:: Exercise details ::
Stop at the line containing "Antklodės ir Pagalvės kūdikiams": repeat exactly every line of the entries below from the first up to it, plus that line, with pictures omitted.

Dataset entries
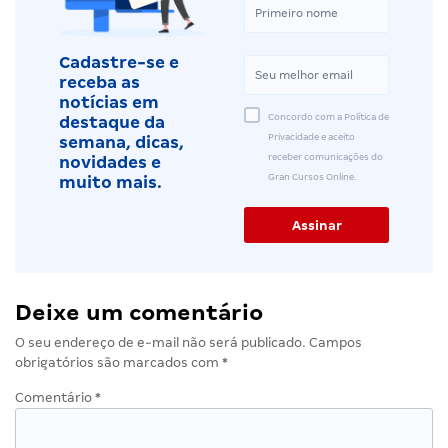
Cadastre-se e
receba as
notícias em
Concordo com a Política de
destaque da
Privacidade e aceito
semana, dicas,
receber comunicações do
novidades e
Gran Cursos Online.
muito mais.
Deixe um comentário
O seu endereço de e-mail não será publicado.
Campos
obrigatórios são marcados com
*
Comentário
*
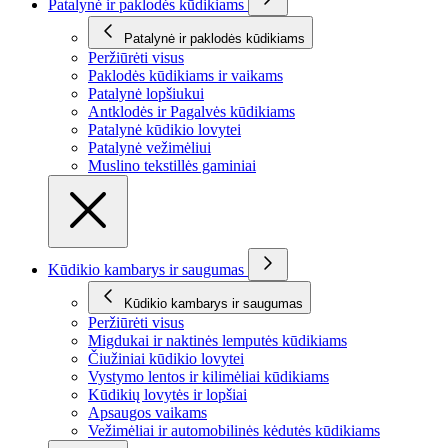
Patalynė ir paklodės kūdikiams
Patalynė ir paklodės kūdikiams
Peržiūrėti visus
Paklodės kūdikiams ir vaikams
Patalynė lopšiukui
Antklodės ir Pagalvės kūdikiams
Patalynė kūdikio lovytei
Patalynė vežimėliui
Muslino tekstillės gaminiai
Kūdikio kambarys ir saugumas
Kūdikio kambarys ir saugumas
Peržiūrėti visus
Migdukai ir naktinės lemputės kūdikiams
Čiužiniai kūdikio lovytei
Vystymo lentos ir kilimėliai kūdikiams
Kūdikių lovytės ir lopšiai
Apsaugos vaikams
Vežimėliai ir automobilinės kėdutės kūdikiams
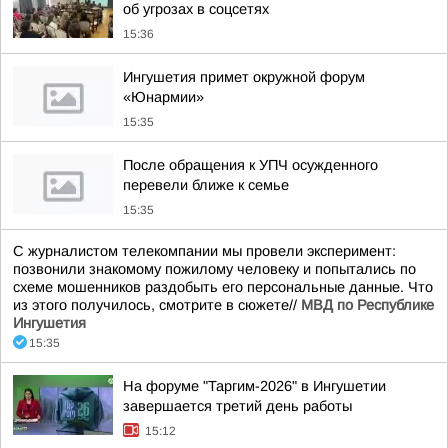
об угрозах в соцсетях
15:36
Ингушетия примет окружной форум
«Юнармии»
15:35
После обращения к УПЧ осужденного
перевели ближе к семье
15:35
С журналистом телекомпании мы провели эксперимент:
позвонили знакомому пожилому человеку и попытались по
схеме мошенников раздобыть его персональные данные. Что
из этого получилось, смотрите в сюжете//
МВД по Республике
Ингушетия
15:35
На форуме "Таргим-2026" в Ингушетии
завершается третий день работы
15:12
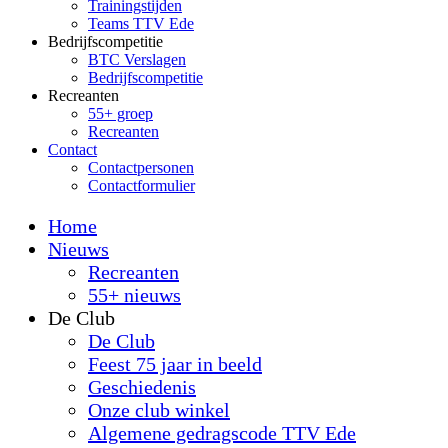
Trainingstijden
Teams TTV Ede
Bedrijfscompetitie
BTC Verslagen
Bedrijfscompetitie
Recreanten
55+ groep
Recreanten
Contact
Contactpersonen
Contactformulier
Home
Nieuws
Recreanten
55+ nieuws
De Club
De Club
Feest 75 jaar in beeld
Geschiedenis
Onze club winkel
Algemene gedragscode TTV Ede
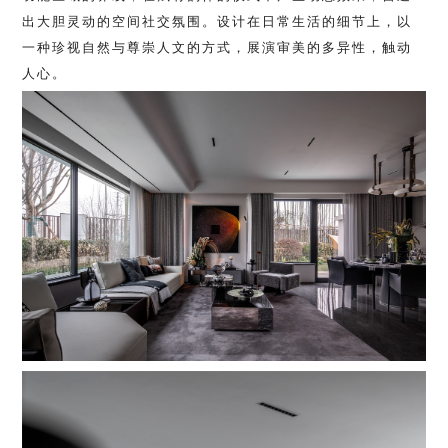
出大胆灵动的空间社交氛围。设计在日常生活的细节上，以
一种珍视自然与尊崇人文的方式，展演审美的多异性，触动
人心。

:: Task output ::
Cadastre-se e
receba as
notícias em
Concordo com a Política de
destaque da
Privacidade e aceito
semana, dicas,
receber comunicações do
novidades e
Gran Cursos Online.
muito mais.
Deixe um comentário
O seu endereço de e-mail não será publicado.
Campos
obrigatórios são marcados com
*
Comentário
*
Patalynė ir paklodės kūdikiams
Patalynė ir paklodės kūdikiams
Peržiūrėti visus
Paklodės kūdikiams ir vaikams
Patalynė lopšiukui
Antklodės ir Pagalvės kūdikiams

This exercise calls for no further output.